パチパチ、パチパチ。
火がはぜる。
パチパチ、パチパチ。
火がはぜる。
じいさま、しっかり・・・!
ベシワク、わしのことはいい。秘宝は!? 秘宝は無事か!?
頭から血を流すじいさま。
逃げまどう島のみんな。
聖殿は燃えさかっている。
あの火の奥に、秘宝があるはずだ。
僕が確認してきます! じいさまは早く安全な場所に!
――遅いよ。
突然、女の声が割って入った。
聞こえたのは頭の上からだ。
もう、私がもらっちゃった。
誰だ・・・?
見知らぬ女が、夜空に浮いていた。
手にかかげるのは、島の秘宝――
返せ! それは、島の大切な――!
へえ、大切なものなんだ。
私は、魔女リリーシカ! これが大切なら、大陸へおいで。遊んであげる!
魔女、リリーシカ――!
見つけた!
僕は驚きに目を見開いた。
島を襲った魔女に秘宝を奪われてから、七日七晩。
魔女を追って大陸へやってきた僕は、なんとさっそく目当ての顔を発見した。
大陸の東端、港町ビプル。
こんなに早く見つかるとは。
待てっ、そこの貴様! 止まれ!
追いついて、ためらわず剣を抜く。
背の高いその女は、僕を見て首をかしげた。
誰だ? 強盗なら、もっと人目のない場所をおすすめする。
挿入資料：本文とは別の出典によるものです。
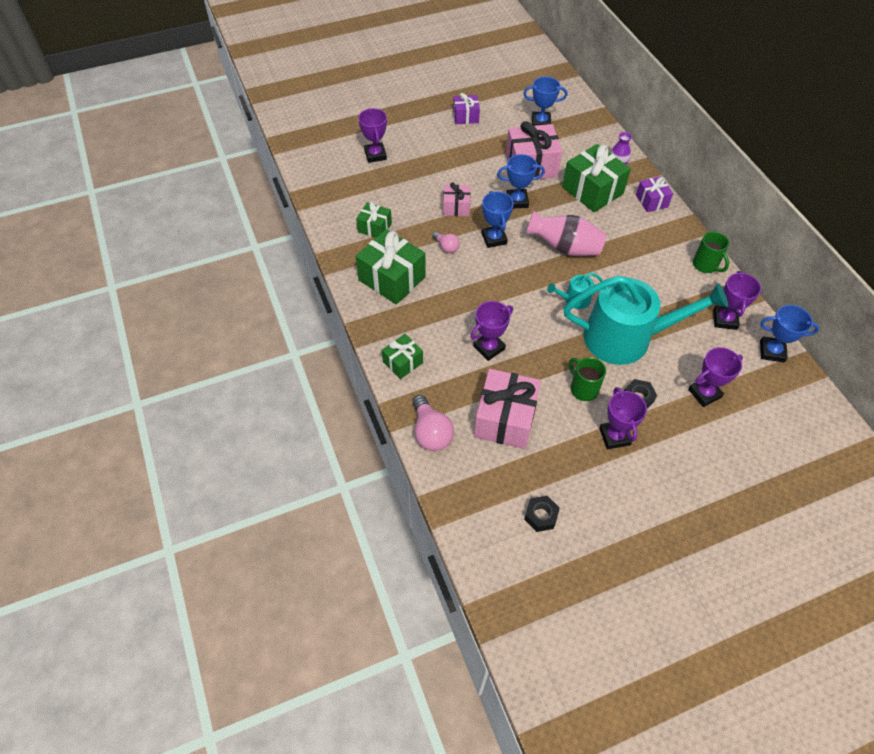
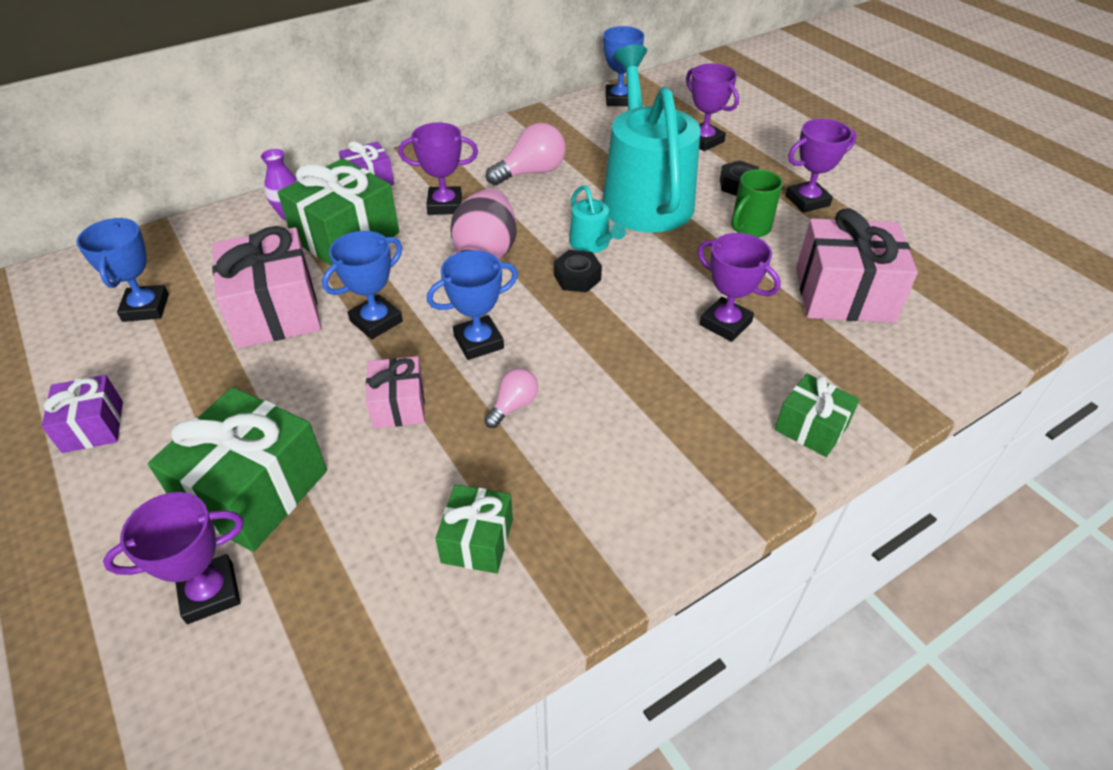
camera: 100 degrees left, 10 degrees down
green gift [356,229,426,305] -> green gift moved to [148,387,327,552]
pink light bulb [413,395,454,451] -> pink light bulb moved to [486,123,566,185]
blue trophy [497,154,545,209] -> blue trophy turned 60 degrees clockwise [322,231,403,339]
black nut [524,496,560,532] -> black nut moved to [554,250,602,292]
green mug [693,231,729,273] -> none
purple trophy [713,271,761,330] -> purple trophy moved to [399,122,478,215]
衆人環視で返り討ちに遭うのが趣味なら別だけど。
白々しい、強盗は貴様の方だろう! 僕たちの島に現れて、秘宝を奪った魔女リリーシカ・・・覚えがないとは言わせないぞ!
リリーシカ? 彼女が君の島に現れたと?
“彼女”?
まるで自分とは別人だと言いたげな言葉に、今度は僕が首をかしげる。
君が、リリーシカだろう? 顔がそっくりだ。
たしかに私は彼女と同じ顔をしている。だが、私は彼女ではない。
信じられないな。証拠はあるのか?
彼女は眼鏡をかけてなかっただろう。
・・・たしかに、かけてなかったけど。
私は眼鏡をかけている。だから私は彼女ではない。証明終了。
いやまちがい探しか! 眼鏡なんて簡単に着脱できるだろうが。
なんと・・・そこに気づいてしまうか。
何で気づかれないと思うんだよ!?
う~ん、しかし私は彼女とは別人で・・・
ああ、ちょうどよかった。
とうとつに、彼女は上を指さした。
証拠が降ってきた。
その言葉とどちらが早かったか。
コンニチハ。ワタシは魔女リリーシカさまのしもべ、ジルウェット。リリーシカさまの命により、ルーガル、アナタを殺しに来ました。
うん、ありがとう。ちょうどそういった客が必要だったんだ。
空から現れた異形の敵に、彼女、ルーガルは余裕そうに微笑んだ。